Bianca suspirou, tirando o roupão e indo até o espelho, olhando seu reflexo com uma expressão que demonstrava a pressão de estar sempre impecável.
Bianca — Eu sei que isso é o que eu sempre faço, mas, hoje, parece ser diferente. Essa entrevista pode ser o que vai me levar para o próximo nível. Se eu me sair bem, vou assinar contrato com uma nova agência, e isso significa muito. — Ela deu um sorriso forçado, tentando disfarçar a ansiedade. — Eu só... não quero decepcionar ninguém, principalmente a mim mesma.
Eu a observava com um olhar atento. Sabia que Bianca estava lidando com mais do que apenas uma simples entrevista de trabalho. Para ela, cada oportunidade era uma chance de se provar, não só como modelo, mas como mulher em um mundo competitivo e muitas vezes cruel.
Ana — Eu sei que você vai arrasar, Bianca. Você é incrível em tudo o que faz. E, além disso, você tem algo que nenhum contrato ou foto vai conseguir capturar: sua essência. — Eu falei, com um sorriso sincero, aproximando-se para ajeitar um detalhe na maquiagem de Bianca. — Não importa o que aconteça, você sempre será única.
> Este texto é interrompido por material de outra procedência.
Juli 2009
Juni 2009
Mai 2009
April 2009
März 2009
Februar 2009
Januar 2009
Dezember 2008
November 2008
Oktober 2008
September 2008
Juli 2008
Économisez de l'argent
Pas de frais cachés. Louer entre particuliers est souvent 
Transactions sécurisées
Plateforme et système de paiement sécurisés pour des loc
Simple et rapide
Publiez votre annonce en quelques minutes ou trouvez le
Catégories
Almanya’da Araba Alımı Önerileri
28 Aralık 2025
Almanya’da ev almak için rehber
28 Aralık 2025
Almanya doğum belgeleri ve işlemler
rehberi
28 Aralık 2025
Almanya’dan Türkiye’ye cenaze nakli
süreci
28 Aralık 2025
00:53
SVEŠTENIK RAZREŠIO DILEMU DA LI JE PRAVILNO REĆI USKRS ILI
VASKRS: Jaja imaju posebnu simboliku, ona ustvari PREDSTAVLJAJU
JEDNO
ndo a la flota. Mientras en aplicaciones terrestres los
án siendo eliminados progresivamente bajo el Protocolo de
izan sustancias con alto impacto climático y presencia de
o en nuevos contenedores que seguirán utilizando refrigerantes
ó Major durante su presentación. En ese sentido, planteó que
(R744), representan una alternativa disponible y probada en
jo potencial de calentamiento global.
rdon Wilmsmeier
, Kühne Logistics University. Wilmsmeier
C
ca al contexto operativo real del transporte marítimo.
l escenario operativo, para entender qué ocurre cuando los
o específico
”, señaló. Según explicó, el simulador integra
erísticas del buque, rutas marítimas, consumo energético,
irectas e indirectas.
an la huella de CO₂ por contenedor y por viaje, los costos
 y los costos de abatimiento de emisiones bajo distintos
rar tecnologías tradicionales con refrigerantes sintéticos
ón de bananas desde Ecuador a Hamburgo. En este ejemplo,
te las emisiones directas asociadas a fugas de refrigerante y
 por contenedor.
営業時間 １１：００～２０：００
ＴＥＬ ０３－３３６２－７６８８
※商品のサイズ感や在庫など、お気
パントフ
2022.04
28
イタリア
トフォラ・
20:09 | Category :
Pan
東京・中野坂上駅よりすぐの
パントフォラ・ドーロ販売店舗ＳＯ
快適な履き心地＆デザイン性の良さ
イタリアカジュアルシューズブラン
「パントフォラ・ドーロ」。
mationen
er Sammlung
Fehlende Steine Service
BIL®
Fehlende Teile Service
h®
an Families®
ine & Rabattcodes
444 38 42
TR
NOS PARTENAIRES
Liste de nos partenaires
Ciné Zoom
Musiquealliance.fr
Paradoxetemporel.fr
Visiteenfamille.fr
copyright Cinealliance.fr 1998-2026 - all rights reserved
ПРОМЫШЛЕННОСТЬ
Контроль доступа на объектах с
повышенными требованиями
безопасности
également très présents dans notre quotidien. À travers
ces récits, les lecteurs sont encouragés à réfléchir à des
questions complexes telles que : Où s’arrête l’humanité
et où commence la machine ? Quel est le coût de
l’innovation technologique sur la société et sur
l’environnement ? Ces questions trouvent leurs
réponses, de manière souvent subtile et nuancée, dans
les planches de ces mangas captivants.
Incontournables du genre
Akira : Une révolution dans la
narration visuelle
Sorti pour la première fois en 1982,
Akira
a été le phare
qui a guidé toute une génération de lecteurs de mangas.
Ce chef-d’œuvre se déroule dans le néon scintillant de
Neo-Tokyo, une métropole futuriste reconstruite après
Bianca sorriu, visivelmente tocada pelas palavras. A confiança que eu transmitia parecia ser o que ela precisava para se acalmar.
Bianca — Obrigada, Ana. Sério. Você sempre sabe o que dizer para me acalmar. — Ela fez uma pausa e, com um sorriso mais relaxado, completou. — Agora, só espero que eu consiga controlar os nervos.
Eu ri levemente, sentindo uma cumplicidade que era única.
Ana — Eu não tenho dúvidas de que vai ser um sucesso. E se precisar de qualquer coisa, eu estarei aqui.
Bianca respirou fundo e olhou para o relógio, percebendo que estava na hora de sair. Ela se levantou, ajeitou o vestido elegante que usava e deu uma última olhada no espelho, tentando se convencer de que estava pronta.
Bianca — Ok, vamos lá. Eu posso fazer isso. Obrigada por estar aqui, amiga. — disse ela, mais confiante, com os olhos brilhando de determinação.
Ana — É o Tom? Não vai??
Bianca — Ele foi na frente, queria ver se estava tudo bem lá mas depois ele vai voltar pra cá pra resolver umas coisas
Ana — Ah sim kkkkk
Enquanto saíam, eu percebi que, apesar das diferenças entre nós, a amizade que compartilhávamos era algo raro e precioso. Bianca, com seu mundo de luzes, câmeras e passarelas, e eu, com minha vida mais simples e tranquila, eram um contraste, mas se completavam de maneiras que nem sempre podiam ser explicadas.
No caminho até o local da entrevista, a conversa entre nos duas se manteve leve e descontraída, mas o nervosismo de Bianca era palpável. Eu sabia que, por trás de toda a confiança que ela exibia, havia uma mulher cheia de inseguranças e desafios internos. Mas isso nunca a impediu de seguir em frente, de lutar pelo que queria.
Quando chegamos ao prédio da agência onde Bianca faria a entrevista, eu dou-lhe um abraço rápido e digo:
Ana — Vai dar tudo certo, confia em você. Eu estou torcendo por você, como sempre.
Bianca sorriu e, com um último olhar de agradecimento, entrou no edifício, pronta para enfrentar o próximo passo em sua jornada. Eu fico ali, observando-a, sabendo que, mesmo nos momentos de nervosismo, Bianca sempre encontrava a força para continuar.
E, enquanto observava a porta fechar, eu não pude deixar de pensar sobre as escolhas que eu também teria de fazer em breve, sobre o futuro de meu filho e a vida que eu queria criar. Talvez, no fundo, eu ainda estivesse tentando entender em que mundo meu filho cresceria. Mas, por enquanto, eu estava ali para apoiar minha amiga, como sempre faria.